Now, this is good for finding true duplicates, but we can also take that a step further. In this next query, we list out all of the indexes that have a matching multi-column index, meaning if you are indexing column a, and columns a,b, we will pop that up on the list.

select a.indrelid::regclass, a.indexrelid::regclass, b.indexrelid::regclass from (select \*,array_to_string(indkey,' ') as cols from pg_index) a join (select \*,array_to_string(indkey,' ') as cols from pg_index) b on ( a.indrelid=b.indrelid and a.indexrelid > b.indexrelid and ( (a.cols LIKE b.cols||'%' and coalesce(substr(a.cols,length(b.cols)+1,1),' ')=' ') or (b.cols LIKE a.cols||'%' and coalesce(substr(b.cols,length(a.cols)+1,1),' ')=' ') ) ) order by indrelid;

The result format is table name, first index, second index, though like before, the order of the indexes does not indicate which index is better or worse than the other, because there are too many cases where one index might be better, or maybe even both are needed. If you’re running this against a live system, I’d recommend checking in the stats… in some cases a dual column index might never be used if a single column index exists (especially when you factor in postgresql’s in-memory index bitmapping), but the opposite is just as true. Also beware that in some cases, you might have a dual column index for performance, but a single column index to enforce a unique constraint; in that case you have to keep both indexes.

Finding useless indexes

The last method listed here is an attempt to determine which indexes are unnecessary based on the data contained within the database. To use it, you’ll once again need to have real data available for looking at (though it can be just a copy of production; it doesn’t have to actually be production), and you’ll want to make sure all of your tables are freshly analyzed (with a default_stats_target of at least 100 ;-D ). What this query does it look at the relative distinctness of the values in a given indexes column and the show indexes where there is not enough relative distinctness that the planner is likely to use the index. Warning, this query isn’t as solid as the others:

select starelid::regclass, indexrelid::regclass, array_accum(staattnum), relpages, reltuples, array_accum(stadistinct) from pg_index join pg_statistic on (starelid=indrelid and staattnum = ANY(indkey)) join pg_class on (indexrelid=oid) where case when stadistinct < 0 then stadistinct > -.8 else reltuples/stadistinct > .2 end and not (indisunique or indisprimary) and (relpages > 100 or reltuples > 1000) group by starelid, indexrelid, relpages, reltuples order by starelid ;

When I say it isn’t as solid, that’s mostly because I didn’t spend as much time trying to get it right as the others. I found that it really didn’t give me anything that the queries above wouldn’t have flagged, and it has most of the same warnings as above, like columns that are not terribly distinct might be used in bitmap-joins, plus additional issues like statistical correlation for multi-column indexes being pretty gray.
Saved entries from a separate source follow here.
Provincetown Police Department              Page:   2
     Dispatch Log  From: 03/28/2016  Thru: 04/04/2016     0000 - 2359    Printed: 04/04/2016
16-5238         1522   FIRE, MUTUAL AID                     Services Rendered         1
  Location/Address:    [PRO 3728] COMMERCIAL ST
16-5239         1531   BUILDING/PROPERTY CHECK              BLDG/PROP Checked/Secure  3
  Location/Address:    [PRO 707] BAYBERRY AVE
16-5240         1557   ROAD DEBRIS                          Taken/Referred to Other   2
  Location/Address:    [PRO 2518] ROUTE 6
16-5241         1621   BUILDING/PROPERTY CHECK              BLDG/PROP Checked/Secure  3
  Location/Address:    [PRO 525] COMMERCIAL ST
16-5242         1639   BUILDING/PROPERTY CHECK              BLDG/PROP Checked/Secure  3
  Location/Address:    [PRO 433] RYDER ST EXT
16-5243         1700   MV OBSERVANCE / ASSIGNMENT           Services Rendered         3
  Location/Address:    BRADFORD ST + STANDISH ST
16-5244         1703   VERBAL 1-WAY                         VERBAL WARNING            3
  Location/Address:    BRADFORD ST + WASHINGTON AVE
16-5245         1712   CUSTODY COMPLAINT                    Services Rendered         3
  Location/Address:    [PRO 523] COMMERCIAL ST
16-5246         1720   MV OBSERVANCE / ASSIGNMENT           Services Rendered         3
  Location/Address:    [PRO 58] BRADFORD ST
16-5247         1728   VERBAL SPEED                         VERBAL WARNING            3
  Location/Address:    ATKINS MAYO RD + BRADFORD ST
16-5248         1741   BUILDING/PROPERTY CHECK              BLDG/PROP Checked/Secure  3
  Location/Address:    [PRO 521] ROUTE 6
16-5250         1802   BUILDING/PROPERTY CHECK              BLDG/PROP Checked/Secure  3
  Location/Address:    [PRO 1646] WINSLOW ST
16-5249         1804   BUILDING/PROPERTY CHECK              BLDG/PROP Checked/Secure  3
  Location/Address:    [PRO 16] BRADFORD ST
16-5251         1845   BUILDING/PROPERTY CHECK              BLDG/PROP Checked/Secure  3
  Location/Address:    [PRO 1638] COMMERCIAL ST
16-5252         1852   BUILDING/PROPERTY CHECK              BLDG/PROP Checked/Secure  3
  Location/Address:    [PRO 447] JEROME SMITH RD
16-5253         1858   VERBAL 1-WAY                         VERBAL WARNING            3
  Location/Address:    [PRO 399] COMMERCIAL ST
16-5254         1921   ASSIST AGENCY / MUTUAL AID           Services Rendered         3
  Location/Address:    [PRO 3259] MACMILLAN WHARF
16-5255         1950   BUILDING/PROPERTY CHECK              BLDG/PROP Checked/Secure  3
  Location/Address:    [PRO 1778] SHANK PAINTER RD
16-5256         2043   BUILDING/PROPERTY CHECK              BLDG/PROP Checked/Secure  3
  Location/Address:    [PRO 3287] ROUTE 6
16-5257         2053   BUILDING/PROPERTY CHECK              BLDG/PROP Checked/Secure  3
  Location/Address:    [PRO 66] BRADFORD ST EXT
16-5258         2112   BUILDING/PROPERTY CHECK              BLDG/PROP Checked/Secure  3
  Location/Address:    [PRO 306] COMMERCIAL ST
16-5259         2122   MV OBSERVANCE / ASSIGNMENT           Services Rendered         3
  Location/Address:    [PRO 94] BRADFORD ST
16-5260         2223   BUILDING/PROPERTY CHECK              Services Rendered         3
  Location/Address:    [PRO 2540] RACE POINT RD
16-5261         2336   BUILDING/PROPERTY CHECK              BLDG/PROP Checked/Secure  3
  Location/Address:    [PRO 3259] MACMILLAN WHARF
I think the idea behind this method is pretty sound though, so I’d be interested in seeing a newer version that has some better maths applied to it (especially if you can work things out for multiple columns).

Summary

Index pruning is a very application specific task, that relies not only on knowing your database, but your data and your business rules as well. None of these items are magic bullet solutions, but should be generally helpful in finding trouble spots that deserve a second look.